An article in the Birmingham Mail states that London Midland has "launched a new campaign to stamp out anti-social behaviour and it could see passengers facing prosecution for breaking new railway by-laws. Commuters caught putting their feet on seats or vaping could end up in court."
It's time for Network Rail and all train operating companies, not just London Midland, to change their e-cigarette policies. As I understand it (and if I am wrong, I will happily make a correction) the existing railway byelaws do not cover e-cigarettes. Take a look for yourself.
In an article published by Metro.co.uk in 2015, Southern Railways said this:
"The [vaping] ban will not enforceable by law. Anyone who is seen using one of these devices by Southern and Gatwick Express staff after July 26 will be politely asked to stop".
My question of London Midland therefore is this: on what grounds are you fining people and potentially taking them to court?
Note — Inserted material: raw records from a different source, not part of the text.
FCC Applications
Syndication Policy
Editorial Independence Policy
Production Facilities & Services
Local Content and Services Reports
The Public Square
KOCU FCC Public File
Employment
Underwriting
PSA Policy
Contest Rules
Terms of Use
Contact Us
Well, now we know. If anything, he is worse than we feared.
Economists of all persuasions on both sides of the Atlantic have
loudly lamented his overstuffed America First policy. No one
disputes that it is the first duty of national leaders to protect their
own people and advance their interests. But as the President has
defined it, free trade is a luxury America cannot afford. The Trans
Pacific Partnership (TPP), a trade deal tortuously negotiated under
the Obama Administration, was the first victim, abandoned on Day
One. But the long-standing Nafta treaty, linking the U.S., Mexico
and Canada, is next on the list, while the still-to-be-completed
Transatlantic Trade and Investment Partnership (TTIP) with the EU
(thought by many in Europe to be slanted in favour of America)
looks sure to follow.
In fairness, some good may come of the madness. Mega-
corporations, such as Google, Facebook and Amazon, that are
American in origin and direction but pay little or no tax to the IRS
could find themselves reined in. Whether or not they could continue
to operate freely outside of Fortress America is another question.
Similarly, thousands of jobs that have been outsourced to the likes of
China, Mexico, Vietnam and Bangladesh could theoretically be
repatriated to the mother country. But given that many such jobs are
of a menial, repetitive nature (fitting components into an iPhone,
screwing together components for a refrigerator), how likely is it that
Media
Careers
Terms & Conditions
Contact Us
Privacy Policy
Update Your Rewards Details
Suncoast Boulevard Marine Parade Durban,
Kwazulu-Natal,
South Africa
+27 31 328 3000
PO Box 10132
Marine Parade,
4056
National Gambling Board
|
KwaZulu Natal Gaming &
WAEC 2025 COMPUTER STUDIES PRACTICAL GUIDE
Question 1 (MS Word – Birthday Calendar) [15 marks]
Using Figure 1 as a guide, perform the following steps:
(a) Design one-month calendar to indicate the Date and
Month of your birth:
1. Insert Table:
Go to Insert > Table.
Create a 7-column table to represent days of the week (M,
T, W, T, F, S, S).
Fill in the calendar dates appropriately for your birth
Cancer Research UK stated in 2016 that “There’s no evidence that second-hand e-cigarette vapour is dangerous to others", while Public Health England and the Royal College of Physicians - amongst others - have endorsed vaping products, with the former also advocating that e-cigarettes are not included in workplace smoking bans. The Department of Health also recently released a report declaring that emissions from e-cigarettes pose no identifiable risk to bystanders. All of the evidence and advice is building up, yet railway companies refuse to budge. Now London Midland is threatening to take people to court because it regards vaping as anti-social.
If someone is filling up the carriage with vapour, then the person responsible should be asked to stop. If someone is discreetly vaping (which all vapers who have used trains will have done at some point), then they are not being anti-social in the least. Network Rail and rail operating companies, please take note.